Veoh Networks Files for Bankruptcy Protection

 
 
By Scott Ferguson  |  Posted 2010-02-12 Email Print this article Print
 
 
 
 
 
 
 

Veoh Networks, which specializes in developing video-sharing technology for the Web, has filed for bankruptcy protection. CEO Dmitry Shapiro says the company's fight with Universal Music Group and the sour economy forced Veoh to close its doors.

Veoh Networks, a startup that had been developing video-sharing technology for the Web, has filed for bankruptcy protection, following a lengthy court fight over copyright infringement in the context of the sluggish U.S. economy.

In an open letter dated Feb. 11, Veoh CEO and founder Dmitry Shapiro wrote that the company had filed for Chapter 7 bankruptcy protection and planned to close its doors immediately. From the letter, it's not clear what will happen to the company's intellectual property and patents.

When it closed, Shapiro wrote, Veoh had 28 million users a month and a run rate of $12 million. By helping users share high-quality video on the Web, Veoh was competing against YouTube, which is owned by Google.

"Veoh launched in September of 2005 with a bold goal: to make it possible for anyone with a video camera and a computer to broadcast video to the world," Shapiro said in the letter, which has been posted on the company's Website. "While others were working on helping people share short video clips, Veoh created technologies that made it possible to cost-effectively transport full-length, long-form, high-resolution content."

In the last five years, according to Shapiro, investors had supported the company with about $70 million in financing. Under Chapter 7 rules, companies are usually liquidated but businesses can continue under the guidance of a court trustee until the matter is resolved.

Shapiro also wrote that the company was the victim of the sour U.S. economy and a drawn-out legal fight with Universal Music Group. The lawsuit involved copyright infringement, but Shapiro said his company won after a two-year fight.

However, the cost of the court fight drained Veoh's finances, he wrote.

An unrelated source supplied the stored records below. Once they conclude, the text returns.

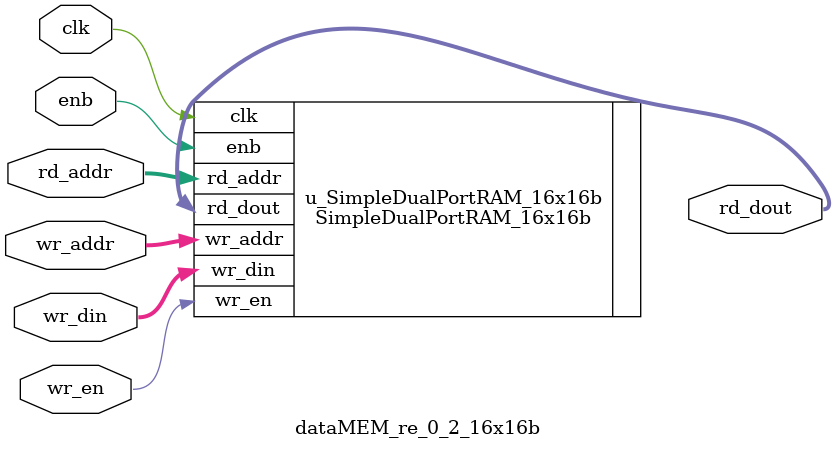
<source format=v>



`timescale 1 ns / 1 ns

module dataMEM_re_0_2_16x16b
          (
           clk,
           enb,
           wr_din,
           wr_addr,
           wr_en,
           rd_addr,
           rd_dout
          );


  input   clk;
  input   enb;
  input   signed [15:0] wr_din;  // sfix16
  input   [3:0] wr_addr;  // ufix4
  input   wr_en;  // ufix1
  input   [3:0] rd_addr;  // ufix4
  output  signed [15:0] rd_dout;  // sfix16




  SimpleDualPortRAM_16x16b   u_SimpleDualPortRAM_16x16b   (.clk(clk),
                                                           .enb(enb),
                                                           .wr_din(wr_din),  // sfix16
                                                           .wr_addr(wr_addr),  // ufix4
                                                           .wr_en(wr_en),  // ufix1
                                                           .rd_addr(rd_addr),  // ufix4
                                                           .rd_dout(rd_dout)  // sfix16
                                                           );

endmodule  // dataMEM_re_0_2_16x16b


</source>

"I would like to thank all of my fellow team members and their families, our courageous, dedicated investors, our suppliers and attorneys, and all of the passionate people that have made it possible for us to be a part of this great revolution of social media," Shapiro wrote. "This is a critically important time in the evolution of the Internet as an open communications medium, and all of us at Veoh wish those companies that continue to innovate in the space great success."